Good luck and be carefully. Before you buy all kinds of parts and stuff verify stuff with AOMCI guys.


----------



## BaitCaster (Jan 12, 2011)

Congrats on a great acquisition! I have the exact same motor. You did well getting a working motor and tank for $300. I paid $150 for mine but had to invest another $900 to get it working. Still, no regrets. She runs beautifully and should last me another 50 years! I get tons of compliments on my motor. The new ones just don't have any style.







You should be able to find all the parts/info you need at https://www.marineengine.com

Another good resouorce for paint and decals is https://www.nymarine.com

You can get rid of the pressurized tank by installing a fuel pump. However, I run the pressurized tank and don't see any need to switch to a pump.

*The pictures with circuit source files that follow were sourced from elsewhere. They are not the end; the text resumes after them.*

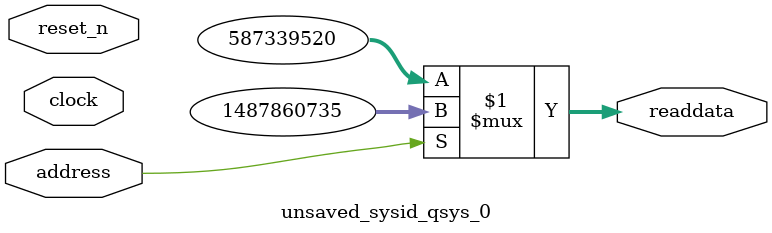
<source format=v>



// synthesis translate_off
`timescale 1ns / 1ps
// synthesis translate_on

// turn off superfluous verilog processor warnings 
// altera message_level Level1 
// altera message_off 10034 10035 10036 10037 10230 10240 10030 

module unsaved_sysid_qsys_0 (
               // inputs:
                address,
                clock,
                reset_n,

               // outputs:
                readdata
             )
;

  output  [ 31: 0] readdata;
  input            address;
  input            clock;
  input            reset_n;

  wire    [ 31: 0] readdata;
  //control_slave, which is an e_avalon_slave
  assign readdata = address ? 1487860735 : 587339520;

endmodule



</source>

Let's see some more pics of your motor!

Cheers,
BC


----------



## Pappy (Jan 13, 2011)

No reason to get rid of the double line gas tank! The second line just pressurizes the tank and pushes the fuel to the carb. Super simple design and has worked for 52 years problem free so far. Can't say that about a diaphragm fuel pump with todays gasolines. 
I will add some information that others so far have not.
First, that engine must run on no less than 24:1 fuel/oil ratio, nothing less for wear purposes. You WILL wear the piston skirts and cylinder walls much faster on a leaner mix as that engine was built with materials and clearances that simply needed additional volume of oil to seal and lubricate it. It can run as much as 16:1 or 20:1 if you want but never any less than 24:1. Chances are that is printed on the inside of your cowling. The use of todays modern oils do not allow any leaner mixture no matter what anyone says. You will not foul plugs at that mixture. The addition of a diaphragm fuel pump also does not mean you can run leaner mixtures. 
Ignition system should be checked to make sure newer style coils are in it. Water pump impeller should be replaced. Gearcase oil should be checked often until you are sure no seals are leaking water into the gearcase. 
If you can, run fuel that has no alcohol in it. You can ask marinas in your area if they supply it or know where you can find it. Not that you have to but it is alot easier on the rubber parts in the carb and will not destroy a diaphragm fuel pump as fast as alcohol extended fuels will. Also it has no affinity for water like alcohol fuels do so you won't find your 6-gallon can with a half gallon of water at the bottom of it if left for a while. Enjoy that little gem and take care of it and it will take care of you! You will start many a conversation at the boat ramp with that one! I am sure Baitcaster has with that one he has!


----------



## cajuncook1 (Jan 13, 2011)

Ok guys....I was not trying to convience him to change over to a single line. I have a a motor that requires a pressurized tank and it runs fine. *If he wanted to change over to a single line system, I was just trying to give him some good guidance. *

I have a Evinrude 7.5hp 1955 motor that has a pressure tank system and I plan on leaving it just like that. It runs just fine on the pressurized tank


----------



## Jac4295 (Jan 19, 2011)

Thanks for the resources I appreciate it. I will try and get some more pics posted.


----------